Apesar dessas falhas que, na minha opinião, comprometem toda a obra, há uma parte que afirma que pra combatermos e superarmos a narrativa da "pós-verdade", precisamos nos adaptar "com disciplina rígida às circunstâncias em que nos encontramos. Isso é menos óbvio do que parece. Há um instinto poderoso para restabelecer aquilo que é perdido ou foi posto em risco, para reafirmar o status quo anterior". Pode parecer singelo e dúbio, mas se manter firmes frente a essa campanha enlouquecedora de mentiras de todos lados (principalmente do governo) é a nossa principal tarefa, não ceder, não desistir, não enfiar a cabeça na terra como o avestruz. A esquerda e os sindicatos não cumprem essa tarefa mínima. Os ativistas destes setores se entregam ou conciliam na primeira dificuldade. E é sabendo dessa resistência gelatinosa que a direita e muitos dos seus ideólogos avançam. A nossa resistência ao fascismo hoje, mais que militar, é moral, intelectual, emocional. Esta singela conclusão é de grande valia!
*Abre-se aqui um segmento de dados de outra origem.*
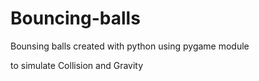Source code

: # Bouncing-balls
Bounsing balls created with python using pygame module

to simulate Collision and Gravity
É evidente que uma das conclusões que salta aos olhos é a necessidade de se lutar contra o capitalismo, fato que está definitivamente fora das pretensões do D'ancona; e, no que depender dele, será combatido. Outra conclusão importante, que não é tirada pelo nosso autor, destituído de qualidades socialistas, é que se a "pós-verdade" sempre existiu de uma forma ou de outra, bem como as fake news, então o que resta é a evidência de que se trata principalmente de "manipulação dos sentimentos e das emoções" como forma de dominação de classe. Isso está em perfeita sintonia com muitas das conclusões de Wilhelm Reich acerca da psicologia de massas do fascismo. E as emoções, que se constituem numa grande porta aberta para a dominação e a manipulação de classe, nos aponta a necessidade de desenvolver técnicas de luta e de denúncia contra isso.
Esta "grande conclusão", contudo, ainda não tem resposta. Esperamos que se possa debater entre a esquerda brasileira como superar este problema. Penso que qualquer coisa muito distante disso nos faz andar em círculos e "brincar" de guerra civil espanhola.
Sem mais, desculpe pelo texto longo, espero que tenha ajudado de alguma forma.

Saudações revolucionárias e antifascistas!